Wrote an app. Looked at the code:
const [newValue, setNewValue] = useState(0); const [nothing, setNothing] = useState(0); useEffect(() => { setNewValue(newValue + 1); setNewValue(newValue + 1); }, [nothing])
...and was floored. Set state twice, but newValue only increments by 1? Magic? Zuckerberg’s lizard black magic?
Discovered Lighthouse—because I’m a perfectionist. Ran it on my production (a humble VPS)... 73 SCORE??? ONE PAGE—73??? Like getting a "satisfactory" for a masterpiece. Read up on SSR and Next.js and settled on it.
Wat Now?
Working at a startup. Doing literally everything: from website dev to IoT projects. Currently figuring out microcontrollers but still doing Fullstack. Writing firmware for ESP32, soldering, studying Crossfire protocol... And looking back at it all—from bubbling sorts at 11 to crawling Lego corpses, CS cheats, React confusion, and flying hardware—I realize one simple thing:
I wouldn’t change a damn thing. My journey is glorious.
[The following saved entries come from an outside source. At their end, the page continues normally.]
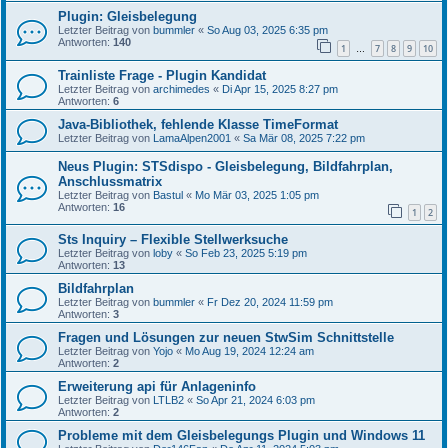
Plugin: Gleisbelegung
Letzter Beitrag von
bummler
«
So Aug 03, 2025 6:35 pm
Antworten:
140
1
7
8
9
10
…
Trainliste Frage - Plugin Kandidat
Letzter Beitrag von
archimedes
«
Di Apr 15, 2025 8:27 pm
Antworten:
6
Java-Bibliothek, fehlende Klasse TimeFormat
Letzter Beitrag von
LamaAlpen2001
«
Sa Mär 08, 2025 7:22 pm
Neus Plugin: STSdispo - Gleisbelegung, Bildfahrplan,
Anschlussmatrix
Letzter Beitrag von
Bastul
«
Mo Mär 03, 2025 1:05 pm
Antworten:
16
1
2
Sts Inquiry – Flexible Stellwerksuche
Letzter Beitrag von
loby
«
So Feb 23, 2025 5:19 pm
Antworten:
13
Bildfahrplan
Letzter Beitrag von
bummler
«
Fr Dez 20, 2024 11:59 pm
Antworten:
3
Fragen und Lösungen zur neuen StwSim Schnittstelle
Letzter Beitrag von
Yojo
«
Mo Aug 19, 2024 12:24 am
Antworten:
2
Erweiterung api für Anlageninfo
Letzter Beitrag von
LTLB2
«
So Apr 21, 2024 6:03 pm
Antworten:
2
Probleme mit dem Gleisbelegungs Plugin und Windows 11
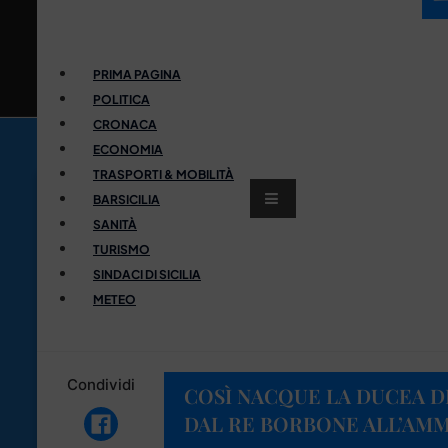
PRIMA PAGINA
POLITICA
CRONACA
ECONOMIA
TRASPORTI & MOBILITÀ
BARSICILIA
SANITÀ
TURISMO
SINDACI DI SICILIA
METEO
Condividi
COSÌ NACQUE LA DUCEA D
DAL RE BORBONE ALL’AM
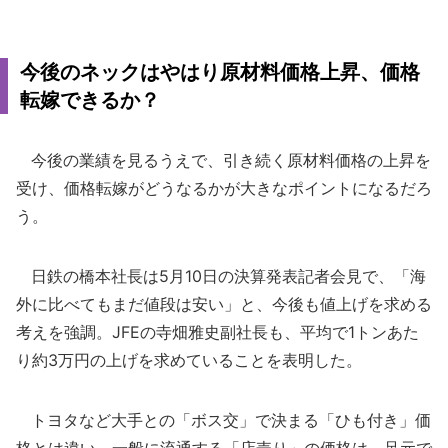
今後のネックはやはり原材料価格上昇、価格
転嫁できるか？
今後の業績を見るうえで、引き続く原材料価格の上昇を
受け、価格転嫁がどうなるかが大きなポイントになるだろ
う。
日鉄の橋本社長は5月10日の決算発表記者会見で、「海
外に比べてもまだ値段は安い」と、今後も値上げを求める
考えを強調。JFEの寺畑雅史副社長も、平均で1トンあた
り約3万円の上げを求めていることを表明した。
トヨタなど大手との「ボス交」で決まる「ひも付き」価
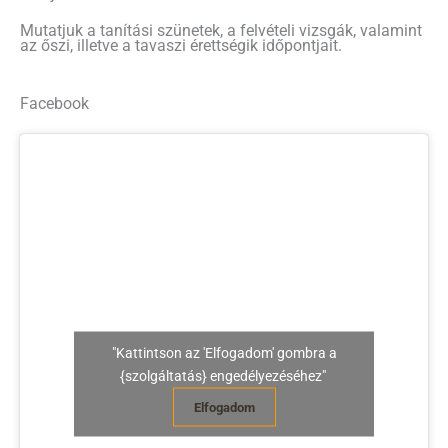
Mutatjuk a tanítási szünetek, a felvételi vizsgák, valamint
az őszi, illetve a tavaszi érettségik időpontjait.
Facebook
"Kattintson az 'Elfogadom' gombra a
{szolgáltatás} engedélyezéséhez"
Elfogadom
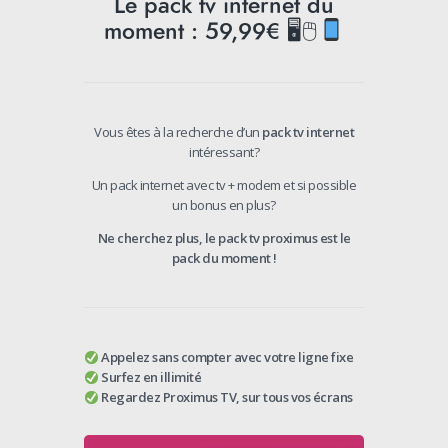
Le pack tv internet du
moment : 59,99€ 🖥🖱
Vous êtes à la recherche d’un
pack tv internet
intéressant?
Un pack internet avec tv + modem et si possible
un bonus en plus?
Ne cherchez plus, le pack tv proximus est le
pack du moment !
Appelez sans compter avec votre ligne fixe
Surfez en illimité
Regardez Proximus TV, sur tous vos écrans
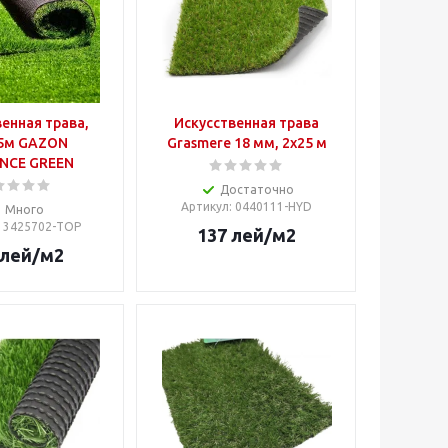
енная трава,
Искусственная трава
5м GAZON
Grasmere 18 мм, 2х25 м
NCE GREEN
Достаточно
Артикул
: 0440111-HYD
Много
: 3425702-TOP
137
лей
/м2
лей
/м2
Here are the projects (pride, cringe, and tons of experience)::
- Personal
- Sky-Master
- Duckhacks
- Kali
- Rukodelnitsa (very englandish)
My stack of technologies:
- React (Next.js)
- HTML, TAILWIND, CSS, JavaScript
- FastAPI, MySQL, Postgres, SQLAlchemy, Redis, REST API, Архитектура делоть жиест, Rest API.
- ML, DeepML, PyTorch, TensorFlow (ненавижу), Scikit-learn, Matplotlib, Pandas, NumPy, Seaborn (чуть-чуть)
- Discord.py, aiogram, asyncio, asyncpg,
- Docker, Docker Compose, CI/CD, NGINX.